Russia sees this Iranian plan as a potential source of indirect threat. For if Iran continues its killing spree against Sunnis in Iraq and Syria and places their territories under its control, this will beget a rise in sectarianism region-wide. Sectarianism creates religious radicalism and ultimately exacerbates Russia’s pains with Muslims inside its borders in or in its periphery.

Turkey, at one earlier point, harbored a zero-sum game as well, albeit in exactly the opposite direction of Tehran’s. However, Ankara was convinced, particularly after Russia’s military intervention in Syria in fall 2015, that it will be very risky for its own national interests to carry on seeking this difficult end.

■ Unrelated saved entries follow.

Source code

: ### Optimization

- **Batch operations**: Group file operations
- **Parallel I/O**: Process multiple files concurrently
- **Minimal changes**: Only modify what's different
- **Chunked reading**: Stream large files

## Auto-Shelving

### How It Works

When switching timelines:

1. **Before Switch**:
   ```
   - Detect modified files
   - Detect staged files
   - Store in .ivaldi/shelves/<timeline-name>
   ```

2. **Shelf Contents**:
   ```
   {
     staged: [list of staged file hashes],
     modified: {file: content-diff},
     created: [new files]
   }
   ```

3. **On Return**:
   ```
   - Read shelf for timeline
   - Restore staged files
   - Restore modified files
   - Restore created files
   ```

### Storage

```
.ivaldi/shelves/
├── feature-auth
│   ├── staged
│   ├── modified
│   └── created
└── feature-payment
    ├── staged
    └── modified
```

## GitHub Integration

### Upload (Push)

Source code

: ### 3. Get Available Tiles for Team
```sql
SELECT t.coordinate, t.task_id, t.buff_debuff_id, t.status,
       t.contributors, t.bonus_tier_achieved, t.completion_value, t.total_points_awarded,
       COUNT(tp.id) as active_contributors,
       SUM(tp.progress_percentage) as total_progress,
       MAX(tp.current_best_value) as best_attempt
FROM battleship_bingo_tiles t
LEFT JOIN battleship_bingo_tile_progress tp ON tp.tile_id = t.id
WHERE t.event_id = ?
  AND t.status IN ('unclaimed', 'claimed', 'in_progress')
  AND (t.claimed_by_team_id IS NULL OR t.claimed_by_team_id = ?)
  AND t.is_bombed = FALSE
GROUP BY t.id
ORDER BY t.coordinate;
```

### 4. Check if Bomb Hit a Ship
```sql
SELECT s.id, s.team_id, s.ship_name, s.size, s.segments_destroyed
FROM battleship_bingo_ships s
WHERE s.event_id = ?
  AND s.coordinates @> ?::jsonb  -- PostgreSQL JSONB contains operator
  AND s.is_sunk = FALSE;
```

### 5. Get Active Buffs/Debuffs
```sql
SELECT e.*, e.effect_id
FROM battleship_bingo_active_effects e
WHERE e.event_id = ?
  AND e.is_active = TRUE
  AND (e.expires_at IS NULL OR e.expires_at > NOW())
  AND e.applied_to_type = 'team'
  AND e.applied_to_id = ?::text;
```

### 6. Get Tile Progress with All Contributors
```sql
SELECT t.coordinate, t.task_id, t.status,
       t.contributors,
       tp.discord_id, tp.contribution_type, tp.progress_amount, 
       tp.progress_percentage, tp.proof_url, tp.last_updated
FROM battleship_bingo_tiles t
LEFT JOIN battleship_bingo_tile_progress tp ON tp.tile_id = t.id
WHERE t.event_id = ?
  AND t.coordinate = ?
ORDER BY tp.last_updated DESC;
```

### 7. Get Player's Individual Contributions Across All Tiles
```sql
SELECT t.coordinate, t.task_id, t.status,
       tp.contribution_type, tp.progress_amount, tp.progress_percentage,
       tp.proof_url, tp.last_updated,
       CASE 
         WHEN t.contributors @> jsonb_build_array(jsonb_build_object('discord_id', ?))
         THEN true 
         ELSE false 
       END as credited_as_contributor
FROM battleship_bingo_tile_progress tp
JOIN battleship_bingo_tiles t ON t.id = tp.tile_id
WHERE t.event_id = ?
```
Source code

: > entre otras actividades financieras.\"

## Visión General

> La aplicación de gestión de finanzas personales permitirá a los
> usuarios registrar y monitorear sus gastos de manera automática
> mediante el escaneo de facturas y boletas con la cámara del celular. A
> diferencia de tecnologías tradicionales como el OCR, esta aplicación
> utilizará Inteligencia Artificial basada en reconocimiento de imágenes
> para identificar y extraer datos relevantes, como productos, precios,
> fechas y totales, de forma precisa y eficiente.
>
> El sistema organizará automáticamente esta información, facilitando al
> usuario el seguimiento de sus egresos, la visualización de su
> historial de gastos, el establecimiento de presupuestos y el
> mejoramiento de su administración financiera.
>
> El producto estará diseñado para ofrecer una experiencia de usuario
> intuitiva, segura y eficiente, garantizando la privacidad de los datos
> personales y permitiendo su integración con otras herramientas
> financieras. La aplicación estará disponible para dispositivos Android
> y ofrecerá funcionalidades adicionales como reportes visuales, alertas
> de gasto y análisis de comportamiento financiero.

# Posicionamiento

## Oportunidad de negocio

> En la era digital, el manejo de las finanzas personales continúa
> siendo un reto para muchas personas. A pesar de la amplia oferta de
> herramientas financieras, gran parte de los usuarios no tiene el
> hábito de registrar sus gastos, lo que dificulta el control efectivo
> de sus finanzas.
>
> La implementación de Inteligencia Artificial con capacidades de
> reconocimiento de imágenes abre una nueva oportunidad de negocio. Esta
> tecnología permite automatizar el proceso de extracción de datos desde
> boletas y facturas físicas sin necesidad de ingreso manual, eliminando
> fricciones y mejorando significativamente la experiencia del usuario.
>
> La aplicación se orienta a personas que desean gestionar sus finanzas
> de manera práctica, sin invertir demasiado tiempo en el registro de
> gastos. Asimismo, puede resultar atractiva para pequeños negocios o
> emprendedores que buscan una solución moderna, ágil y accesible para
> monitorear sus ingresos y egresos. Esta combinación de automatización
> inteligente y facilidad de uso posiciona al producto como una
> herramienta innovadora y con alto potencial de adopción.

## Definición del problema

Naturally, Russia does not look at the conflict in Syria, or at the different strategies of its “friends” in Tehran and now in Ankara, through those opposite zero-sum perspectives. Its only lens is how to gain as much as possible from its Syrian field operation in terms of its own security and geopolitical agendas. Ankara was compelled to drop its zero-sum plans in Syria. Now, it’s Iran’s turn.

Iran will have, therefore, to think of ways to keep its objective alive. Logically, Tehran will try to make some friendly gestures to the West to pressure Moscow. Some in the West will fall victim, as usual, to the new Iranian seduction game. But ultimately, the West cannot offer the Iranians what the Russians refuse to offer them: the land bridge to the east Mediterranean.

Iran, on the other hand, can consider giving up its imperial aspiration, otherwise called regional expansion to the Mediterranean, at least for the time being, and reluctantly accept the Russian game plan, which includes a structural role for the Turks. But before that happens, Tehran will pull all possible tricks to test the resolve of the Russians and the Turks.

The bottomline is that Tehran cannot carry the burden of what the Russians are doing in Syria. The Iranians know that without the Russian military role in Syria, the chain of defeat will continue, which was reality before Putin rushed to help. Russia started yet another symbolic withdrawal of some military units to remind all that it can pull out all its forces with short notice. Obviously, it will not do that. But refreshing the memory is needed sometimes.

And this leads us directly to Syria. The Iranian game is to get Assad and its own militias to torpedo the Russian-Turkish deal. As it appears at the moment of writing this report, Tehran is indeed gaining traction in this regard. It also has Assad tilting to its position, as he fears that Moscow will sacrifice him on the alter of Erdogan and under the temptation of gaining Syria and Turkey with one stone.

Violations of the ceasefire by Assad and Shia forces are a daily occurrence. Assassinations of opposition leaders are also the norm. Recently, a group of Hezbollah refused to allow Russian soldiers access to the site they control. A Hezbollah member acknowledged, in video that went viral on social media, that the Russians and the Shia militias “now control all of Syria” and that Assad forces have no say on the ground.

Therefore, it is not likely now that Moscow will rush the battle of Idlib. The Russians seek to remain needed until they finish the bulk of their regional maneuver. However, Assad, Iran and Hezbollah may try on their own to attack the one remaining stronghold of the opposition in Idlib.

The best possible scenario for the Iranians is to keep the Russians in Syria but only within the boundaries of the Iranian strategy. Those who know Putin well understand that this is virtually impossible. In the end, the Iranians will have to go along with Moscow-Ankara deal, but never before doing whatever it takes to torpedo it.